Physical gold and silver have no counterparty risk. So what is counterparty risk?
Counterparty risk, is the risk of one or more parties in a financial transaction defaulting on or otherwise failing to meet their obligations on that trade.
Counterparty risk is with us in everyday life, when investing or making transactions. It is the probability that the other party in a trade, investment or credit transaction might default on the contractual obligation, therefore not fulfilling its part of the deal.
It is also in investments we make in financial products such as stocks, bonds, and derivatives. These also carry counterparty risk.
Whether you like it or not, our lives are in this contractual world.
You have to stop and think, do both parties always live up to their obligations?
You may have made an investment in a company or stock and that company has gone bankrupt? (Hertz for example).
Another example is the default of so many CDO’s (collateralized debt obligations), which was a major cause of the real estate collapse and in turn, the global financial crisis in 2008.

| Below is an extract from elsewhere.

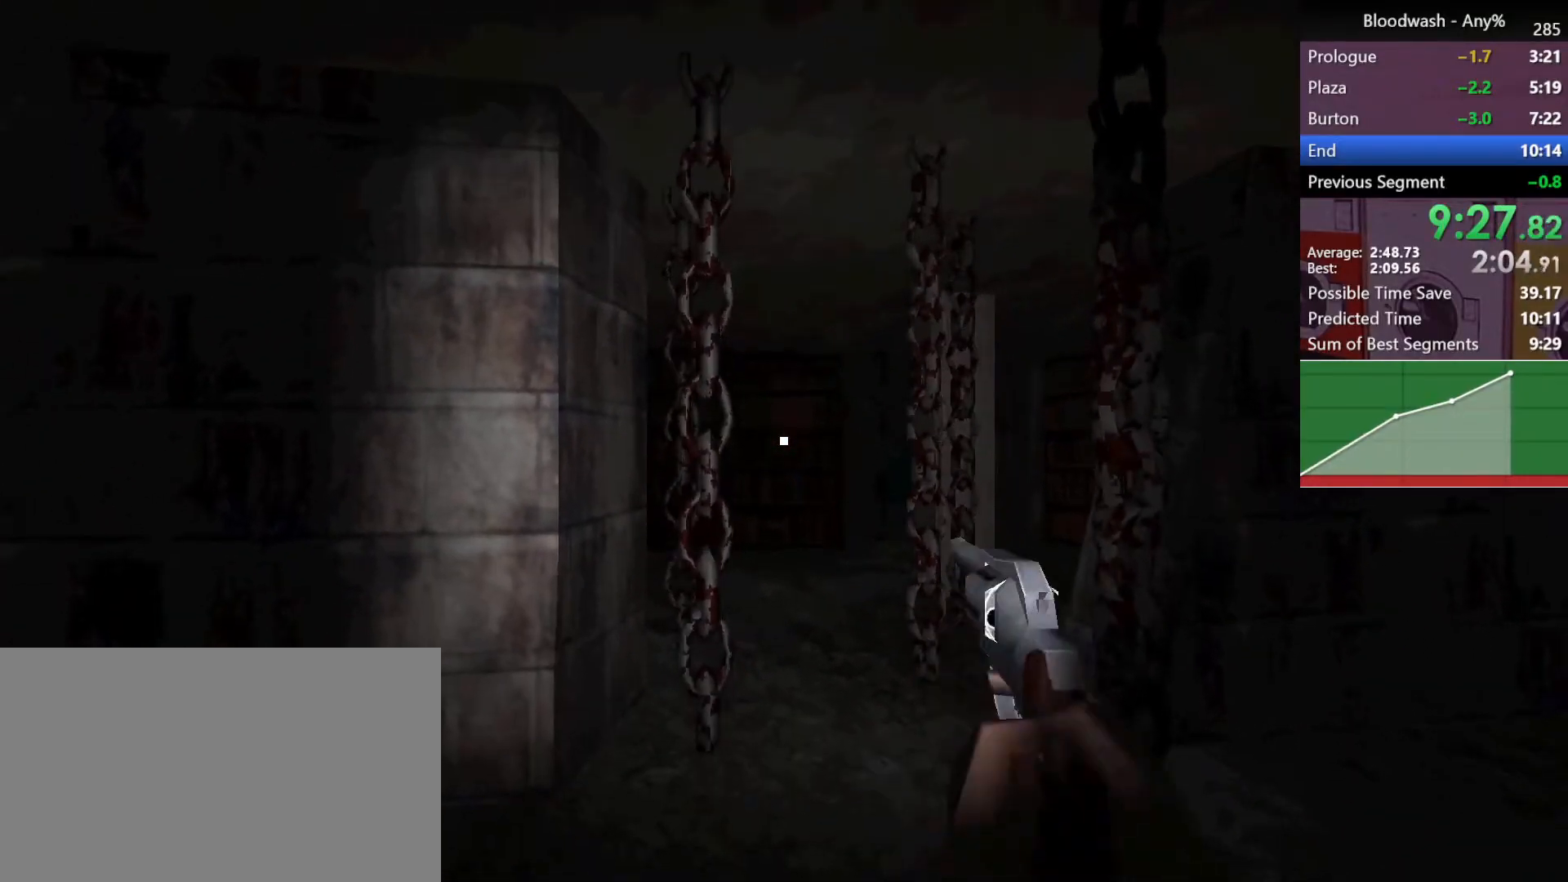
{"keys": [], "mouse": [], "events": []}
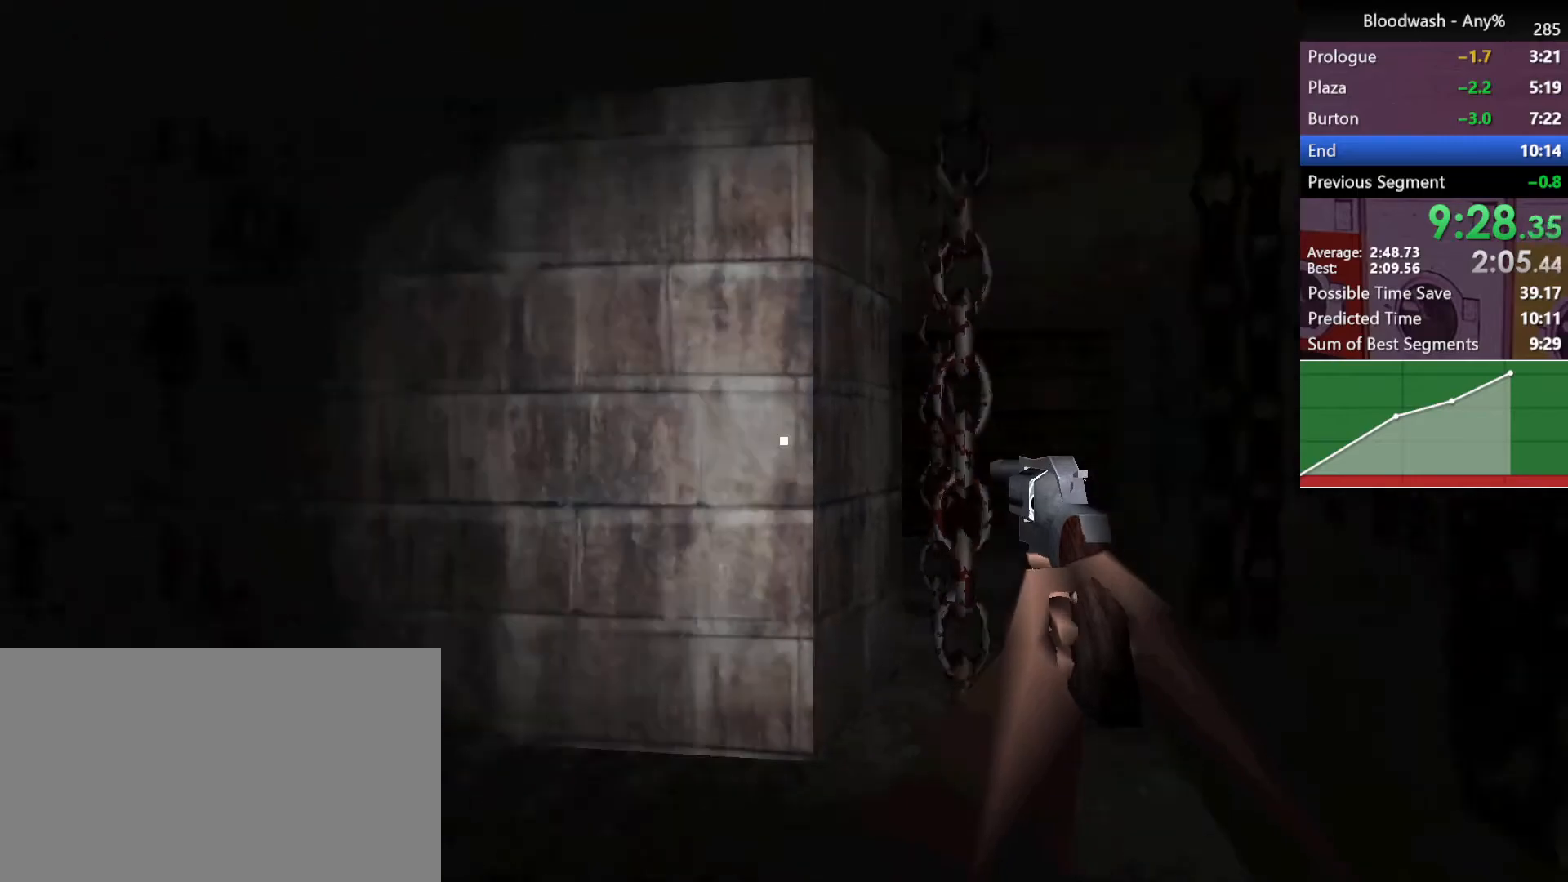
{"keys": ["a", "shift", "w"], "mouse": [], "events": [[33, "a", "down"], [33, "shift", "down"], [33, "w", "down"]]}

With this in mind, any currency, any debt, any equity has counterparty risk.
These promises could be broken in many ways, such as a default on a payment (not paying the money back), fraud, or slowly broken through the debasement of a currency (printing more of it).
All fiat currencies are backed by credit (loans) on a bank’s balance sheet. If there is a major default on these loans, this can lead to bank runs and bank failure (Northern Rock for example).
Counterparty risk is all around us in daily life.
You trust that your credit or debit card will work when you buy goods in a shop, you trust that you will be paid on pay day, or an invoice for work done will be paid. You trust that the cheque or money you put in a bank will be there when you want to withdraw it. The shop you bought your goods from, must also have the same trust in a bank or a credit card provider.
All these have counterparty risk and can fail.
Physical gold and silver have no counterparty risk. Gold and silver are tangible assets. They do not derive their value from anything else as they have value in themselves. With gold and silver, an exchange is eradicated the moment the goods and gold, silver change hands.
Physical gold and silver have been traded for thousands of years. They are a safe form of investment and protection of wealth, especially during times of uncertainty.
Gold and silver can be traded easily, anywhere across the world.
Gold and silver are real tangible assets. You can physically touch gold and silver and they have a known market spot price worldwide.
Gold and silver are unable to go bankrupt, They are unable to default on payment, as you can sell gold and silver at any time knowing that the price of gold or silver will never go to zero, unlike many paper assets.
Gold and silver do not need a board of directors, or become victims of scandals or mismanagement.
Counterparty risk can be a huge risk in other standard investments such as equities, therefore, gold and silver are superior when it comes down to risk.
Gold and silver have no counterparty risk.